Roadkill

Yes, that’s right, I’m writing a leadership lesson about roadkill. As I was driving to an event last night, I was very inspired by the poor animal who died prematurely. Projects are often killed prematurely, leaving quite a mess. Needless project death could be avoided by watching for a few warning signs. 

Watch for roadblocks. Our local interstate is undergoing some major construction. There are barriers dividing the east and westbound lanes. This is a trap for our unknowing wildlife friends, who think they can cross the street. They start across, see an oncoming car, and try to beeline it to the other side. Suddenly, they find themselves stuck between a barrier and a vehicle racing down the road at 80 mph. Project managers at times have a tendency to head down a path and don’t notice the project barriers until it’s too late. These barriers can be anything from unsecured funding to stakeholders consistently disagreeing on requirement interpretation to severe design constraints. These roadblocks can be identified and mitigated through detailed risk analysis sessions. road kill

Understand the road. I can’t tell you how many times I have wanted to explain to animals that if they would just learn to avoid the road, their deaths could be preventable.  A lack of knowledge and understanding about the purpose of the road sends them across to an untimely death. More frequently than should occur, projects move forward into design and construction without enough planning, requirements, and true understanding of what the project is solving. In the project management world, the bulk of the work should be spent planning. More planning on the front saves time (and potential death) as the project progresses.

Don’t let fear paralyze you. People overuse the colloquialism “deer in headlights,” but that is another significant killer of animals. When the animal sees its impending doom, it freezes in response. With projects, taking no action is probably the worst decision that can be made. Project managers need to know how to assess the situation and respond. Proper risk analysis and contingency planning all throughout the project can help make those decisions, so when the moment comes, there isn’t fear paralysis.

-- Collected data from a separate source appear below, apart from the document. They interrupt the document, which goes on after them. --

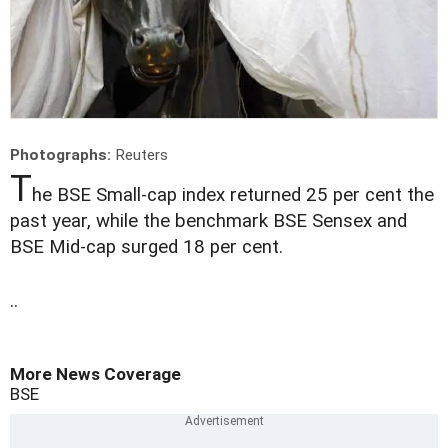
Photographs:
Reuters
T
he BSE Small-cap index returned 25 per cent the
past year, while the benchmark BSE Sensex and
BSE Mid-cap surged 18 per cent.
..
More News Coverage
BSE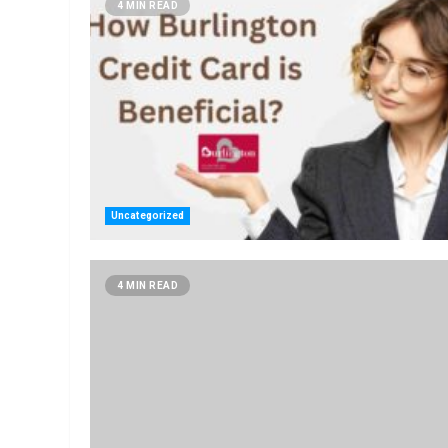
4 MIN READ
Uncategorized
4 MIN READ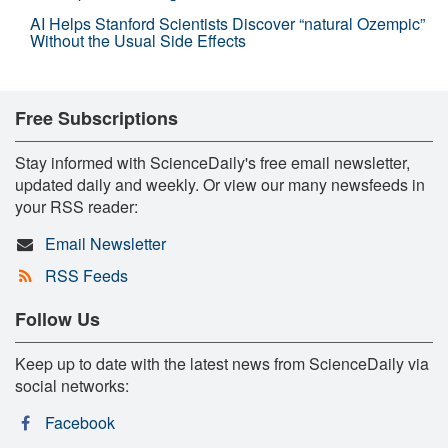
AI Helps Stanford Scientists Discover “natural Ozempic”
Without the Usual Side Effects
Free Subscriptions
Stay informed with ScienceDaily's free email newsletter,
updated daily and weekly. Or view our many newsfeeds in
your RSS reader:
Email Newsletter
RSS Feeds
Follow Us
Keep up to date with the latest news from ScienceDaily via
social networks:
Facebook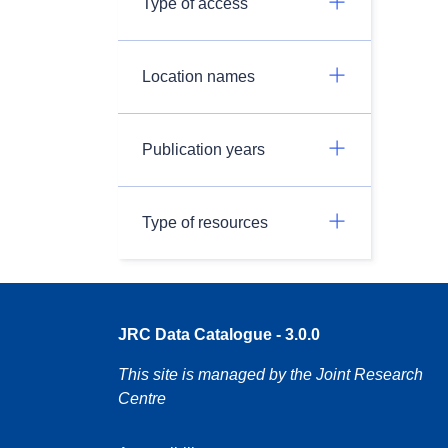
Type of access
Location names
Publication years
Type of resources
JRC Data Catalogue - 3.0.0
This site is managed by the Joint Research
Centre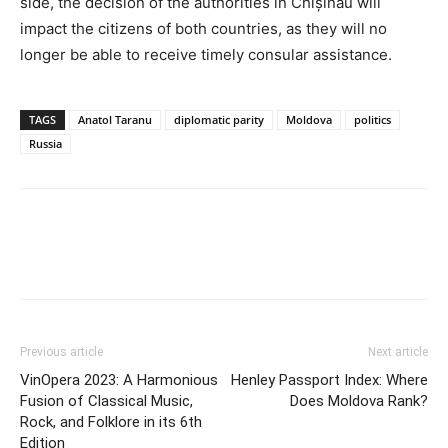
side, the decision of the authorities in Chișinău will
impact the citizens of both countries, as they will no
longer be able to receive timely consular assistance.
TAGS
Anatol Taranu
diplomatic parity
Moldova
politics
Russia
Previous article
Next article
VinOpera 2023: A Harmonious
Henley Passport Index: Where
Fusion of Classical Music,
Does Moldova Rank?
Rock, and Folklore in its 6th
Edition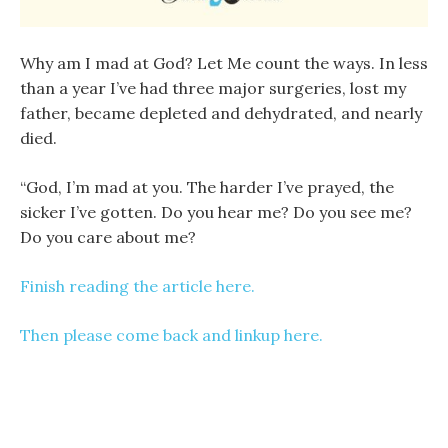
Why am I mad at God? Let Me count the ways. In less
than a year I’ve had three major surgeries, lost my
father, became depleted and dehydrated, and nearly
died.
“God, I’m mad at you. The harder I’ve prayed, the
sicker I’ve gotten. Do you hear me? Do you see me?
Do you care about me?
Finish reading the article here.
Then please come back and linkup here.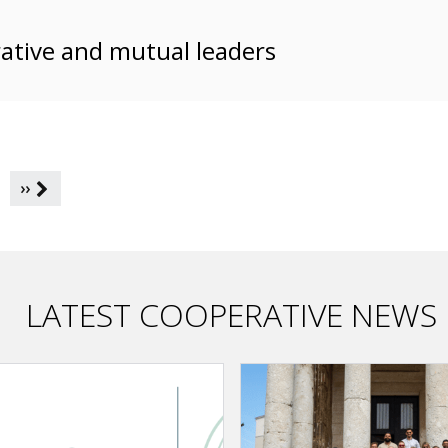
ative and mutual leaders
››
LATEST COOPERATIVE NEWS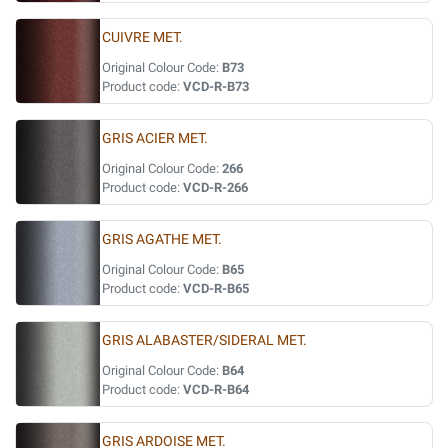
CUIVRE MET.
Original Colour Code:
B73
Product code:
VCD-R-B73
GRIS ACIER MET.
Original Colour Code:
266
Product code:
VCD-R-266
GRIS AGATHE MET.
Original Colour Code:
B65
Product code:
VCD-R-B65
GRIS ALABASTER/SIDERAL MET.
Original Colour Code:
B64
Product code:
VCD-R-B64
GRIS ARDOISE MET.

While there are appropriate deaths to projects, unnecessary deaths can be avoided through understanding the environment, planning properly, and identifying risks early on. Don’t let your projects become roadkill on the highway of progress.

Jana Axline is president and leadership coach at Axline Solutions. Through her leadership musings she hopes to inspire audiences to grow as leaders and ultimately achieve who they were created to be. For more information visit Axline Solutions.

4 thoughts on “Roadkill

  1. But what about the rest of the story? What to do if you find your project a victim of death? Hopefully you can recover the vital pieces of the project in order to contribute to the success of another project. Sort of like organ donation.